Мама в тысячу раз была умней, образованней меня сегодняшней, хотя считалась безграмотной. Не было ей равных в искусстве выживания в суровых условиях Заполярья. Надо было хранить в памяти местность, в которой она жила, ежедневно ходила за дровами, научилась распознавать различные растения, пользоваться некоторыми навыками иглотерапии и массажа. Она умело различала погоду по приметам, наблюдала за сменой времен года. Умела мама и ставить силки на куропаток и зайцев, строго следила за сохранностью и пригодностью чума, вырезала сложные орнаменты, шила летнюю и зимнюю одежду. Она была одним из самых эрудированных людей своего района.
Родители достойно пронесли долг перед семьей, уходя в мир иной их сердца были спокойны. От них нам достались олени, всего достаточно для доброй жизни они дали нам, своим детям и внукам. Первый киномеханик в Ныдинском районе — их старший сын, Владимир. Второй сын, Геннадий, первый ненец моторист-тракторист на рыболовецких станах Обской губы в зимний период. Николай, младшенький в семье, депутат нескольких созывов Ныдинского сельского совета. Дочь Елена — первый доктор исторических наук среди всех ненцев трех округов. Дочь Ирина — неоднократный лауреат художественной самодеятельности в районе и на окружных конкурсах. Конечно, и я тоже.
Низкий поклон учителям
— Анастасия Тимофеевна, вопреки суровому опыту, который вспоминают многие дети, учившиеся в школах-интернатах, вы сохранили нежность души ненецкой девочки, сквозь жизнь пронесли благодарность русским учителям. Как это удалось? Что-то помогало вам трансформировать опыт будней интерната в новую силу внутри вас?

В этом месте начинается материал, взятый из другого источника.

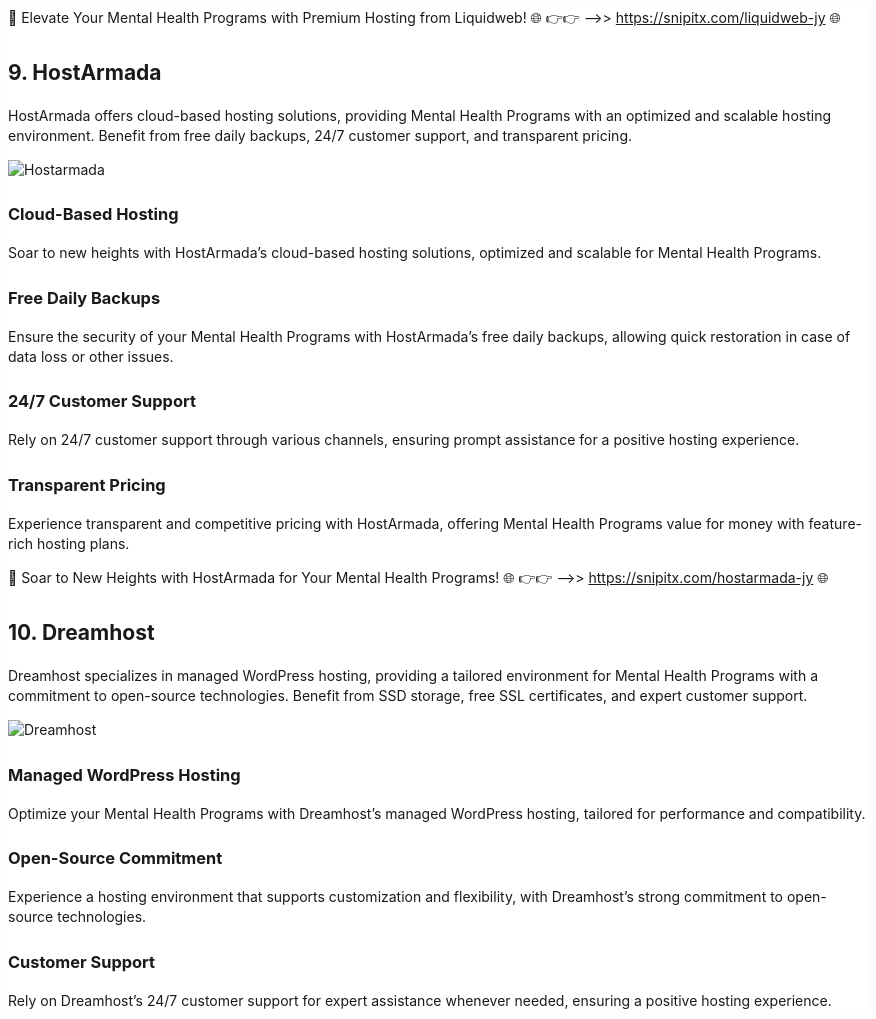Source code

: 🚀 Elevate Your Mental Health Programs with Premium Hosting from Liquidweb! 🌐
👉👉 -->> https://snipitx.com/liquidweb-jy 🌐

## 9. HostArmada

HostArmada offers cloud-based hosting solutions, providing Mental Health Programs with an optimized and scalable hosting environment. Benefit from free daily backups, 24/7 customer support, and transparent pricing.

![Hostarmada](https://i.imgur.com/KFbdf3o.jpeg "Hostarmada Hosting")

### Cloud-Based Hosting
Soar to new heights with HostArmada’s cloud-based hosting solutions, optimized and scalable for Mental Health Programs.

### Free Daily Backups
Ensure the security of your Mental Health Programs with HostArmada’s free daily backups, allowing quick restoration in case of data loss or other issues.

### 24/7 Customer Support
Rely on 24/7 customer support through various channels, ensuring prompt assistance for a positive hosting experience.

### Transparent Pricing
Experience transparent and competitive pricing with HostArmada, offering Mental Health Programs value for money with feature-rich hosting plans.

🚀 Soar to New Heights with HostArmada for Your Mental Health Programs! 🌐
👉👉 -->> https://snipitx.com/hostarmada-jy 🌐

## 10. Dreamhost

Dreamhost specializes in managed WordPress hosting, providing a tailored environment for Mental Health Programs with a commitment to open-source technologies. Benefit from SSD storage, free SSL certificates, and expert customer support.

![Dreamhost](https://i.imgur.com/rXIg8ip.jpeg "Dreamhost Hosting")

### Managed WordPress Hosting
Optimize your Mental Health Programs with Dreamhost’s managed WordPress hosting, tailored for performance and compatibility.

### Open-Source Commitment
Experience a hosting environment that supports customization and flexibility, with Dreamhost’s strong commitment to open-source technologies.

### Customer Support
Rely on Dreamhost’s 24/7 customer support for expert assistance whenever needed, ensuring a positive hosting experience.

- Конечно, всякое бывало: в семь-восемь лет расстаться с мамой, начать жить в незнакомой среде, в новой обстановке — это жестоко, несправедливо. Я довольно привередлива в еде, а в интернате каши, а на ужин — стакан молока. Разве что под страхом наказания могу одолеть стакан молока. Не любила сыры, лишь со временем понравились. Однажды перед сном, глянув на других детей, тоже из наших тундр, во мне проснулось новое светлое чувство. Я рассудила: «А чем я хуже? Они научились спать на кроватях, разговаривают с учителями не нашим языком, и главное — книга с ними разговаривает, они ее понимают». Чувство это вытащило меня из укромного уголка, так я заговорила с другими детьми. На следующий день уже без страха специально притронулась к руке нашей голубоглазой хрупкой учительницы, Натальи Григорьевны. Чувство обиды на себя, ощущение неполноценности сыграли добрую службу: захотела стать, как все, а в чем-то даже опередить одноклассников. Не сразу, но тихими темпами сравнялась с ними. Чувство огромной, как небо, благодарности за помощь в прочтение первой книги — БУКВАРЯ — до сих пор в моем сердце. Учителям и воспитателям Ныдинской школы-интернат и через десятилетия — мой низкий поклон.
Вначале был голос
— Двадцать шесть лет ваш голос звучал для всего Ямала. Вам порой отдавали самые безнадёжные и тусклые радиорепортажи, чтобы они заиграли новыми красками, обрели ваш голос. Что вам дала эта работа, чему научила?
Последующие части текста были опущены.